Posted on GlobeSt.com | Oct. 5, 2016
Written by Jonathan Hipp
Auto parts stores don’t usually make the top of the list when investors are looking for “flashy” retail opportunities. But as far as net-lease investments go, these chains are reliable performers providing consistently favorable returns. Let’s look at the industry’s three largest retailers, AutoZone, Advance Auto Parts, and O’Reilly Auto Parts and see how they stack up.
AutoZone is the largest of the auto parts chain with nearly 5,300 stores in the nation having opened 71 stores this year. Advance Auto Parts has just fewer than 5,100 locations of its namesake units. O’Reilly operates approximately 4,660 units which include 209 new stores in 2015. Another 210 O’Reilly locations are set to open in the calendar year 2016.

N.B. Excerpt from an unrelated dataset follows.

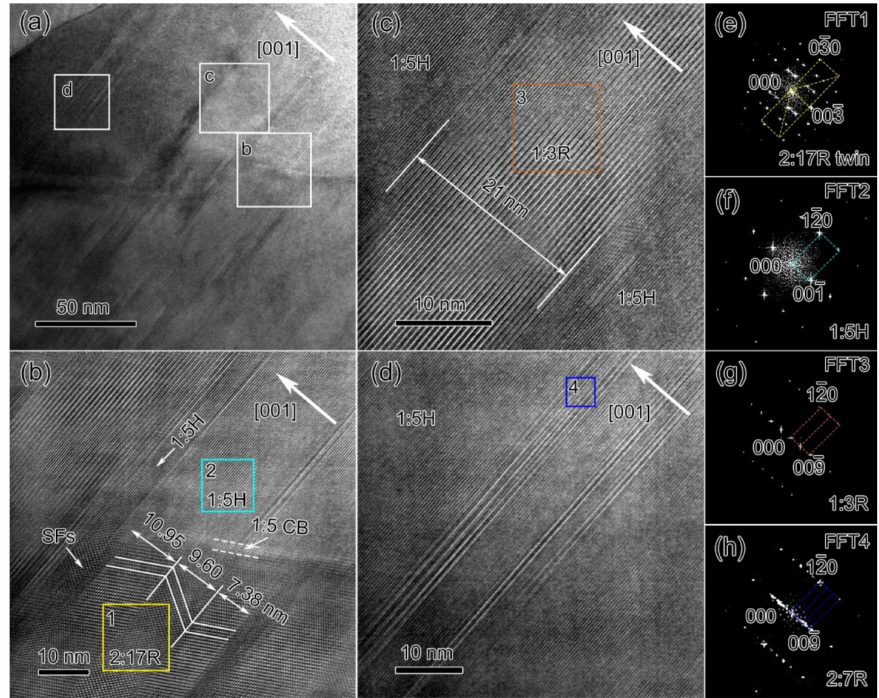
Figure 6. Bright-field image ( a ), HR-TEM images ( b – d ), and FFT patterns of 2:17R twin ( e ), 1:5H precipitates ( f ), 1:3R precipitates ( g ), and 2:7R precipitates ( h ) at the grain boundaries for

When it comes down to specific properties, Advance Auto Parts locations trade at a 6.04% capitalization rate over a 12-month period with 10+ year lease term. The average store is about 7,000 square feet and changes hands for just over $1.9 million. AutoZone, meanwhile, generally trade with a 5.49% cap rate, and its stores are also around 7,000 square feet with the transaction price hovering around $1.7 million. O’Reilly Auto Parts also has low cap rates, averaging 5.70%. The company’s stores are usually 6,000 square feet to 10,000 square feet and are bought for just more than $1.8 million.
Below are the top three auto parts store ratings.
Auto parts stores are bound to do well in this uncertain economic environment, as people are more willing to do a little maintenance work on their vehicles to increase their auto’s life span. Investors overlooking the automotive sector of the net lease market should stop and pay attention, at least to these top three performers.